ASSIGNED TASK 1 = Tally the lines in the entries that contain the word "roll", treating case as significant. Give only the number.
---------- QUOTED PASSAGE ----------
Shards¶

To learn how to run a sharded environment for development, see Running a Sharded Environment.

Every kcp shard is hosting a set of logical clusters. A logical cluster is identified by a globally unique identifier called a cluster name. A shard serves the logical clusters under /clusters/<cluster-name>.

A set of known shards comprises a kcp installation.

Root Logical Cluster¶

Every kcp installation has one logical cluster called root. The root logical cluster holds administrational objects. Among them are shard objects.

Shard Objects¶

The set of shards in a kcp installation is defined by Shard objects in core.kcp.io/v1alpha1.

A shard object specifies the network addresses, one for external access (usually some worldwide load balancer) and one for direct access (shard to shard).

Logical Clusters and Workspace Paths¶

Logical clusters are defined through the existence of a LogicalCluster object "in themselves", similar to a . directory defining the existence of a directory in Unix.

Every logical cluster name name is a logical cluster path. Every logical cluster is reachable through /cluster/<path> for every of their paths.

A Workspace in tenancy.kcp.io/v1alpha1 of name name references a logical cluster specified in Workspace.spec.cluster. If that workspace object resided in a logical cluster reachable via a path path, the referenced logical cluster can be reached via a path path:name.

Canonical Paths¶

The longest path a logical cluster is reachable under is called the canonical path. By default, all canonical paths start with root, i.e. they start in root logical cluster.

The logical cluster object annotated with kcp.io/path: <canonical-path>.
---------- DATA ----------
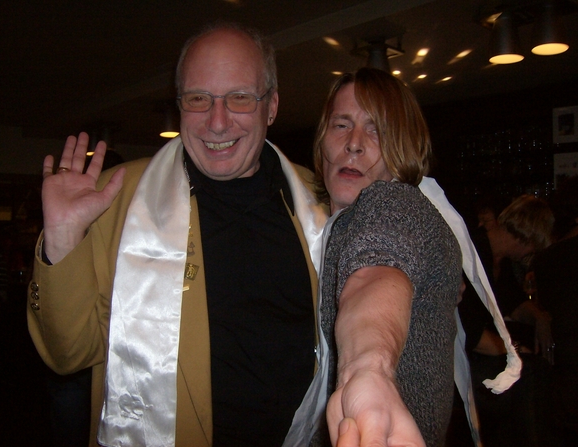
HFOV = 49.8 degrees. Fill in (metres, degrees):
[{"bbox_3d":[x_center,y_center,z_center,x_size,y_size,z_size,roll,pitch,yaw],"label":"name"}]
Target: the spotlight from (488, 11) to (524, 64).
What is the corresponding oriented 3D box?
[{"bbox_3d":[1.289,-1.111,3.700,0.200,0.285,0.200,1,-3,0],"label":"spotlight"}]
----------
---------- DATA ----------
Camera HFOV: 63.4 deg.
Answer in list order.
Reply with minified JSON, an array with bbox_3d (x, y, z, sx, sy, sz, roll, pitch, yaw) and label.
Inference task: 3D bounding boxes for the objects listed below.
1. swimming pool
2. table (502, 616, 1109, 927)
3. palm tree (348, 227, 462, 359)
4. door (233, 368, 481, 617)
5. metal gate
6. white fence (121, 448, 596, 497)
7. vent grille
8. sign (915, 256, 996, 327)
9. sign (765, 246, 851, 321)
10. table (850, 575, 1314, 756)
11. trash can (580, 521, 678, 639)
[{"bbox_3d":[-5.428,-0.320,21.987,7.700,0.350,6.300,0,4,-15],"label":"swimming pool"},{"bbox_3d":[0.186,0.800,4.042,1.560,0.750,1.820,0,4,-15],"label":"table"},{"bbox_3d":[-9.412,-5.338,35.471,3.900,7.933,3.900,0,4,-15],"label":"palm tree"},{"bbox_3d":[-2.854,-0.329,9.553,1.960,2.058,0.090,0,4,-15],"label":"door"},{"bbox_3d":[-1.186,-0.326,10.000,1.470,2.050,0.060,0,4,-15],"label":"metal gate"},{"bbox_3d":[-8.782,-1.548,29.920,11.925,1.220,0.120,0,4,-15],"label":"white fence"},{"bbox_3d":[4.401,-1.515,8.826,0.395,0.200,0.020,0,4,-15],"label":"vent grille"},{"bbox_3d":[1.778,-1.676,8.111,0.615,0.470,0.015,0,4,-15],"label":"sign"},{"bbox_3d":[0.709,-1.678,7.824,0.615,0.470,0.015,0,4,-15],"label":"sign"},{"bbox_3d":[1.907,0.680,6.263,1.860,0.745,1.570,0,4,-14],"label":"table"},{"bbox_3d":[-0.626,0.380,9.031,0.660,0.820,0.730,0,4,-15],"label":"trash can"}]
----------
ASSIGNED TASK 2 =
Answer these questions about the kcp shards text:
(a) What is the one logical cluster that every kcp installation has called?
(b) In which API group and version are Shard objects defined?
(c) What is the longest path a logical cluster is reachable under called?

RESULT 1 = 2

RESULT 2 =
(a) root
(b) core.kcp.io/v1alpha1
(c) The canonical path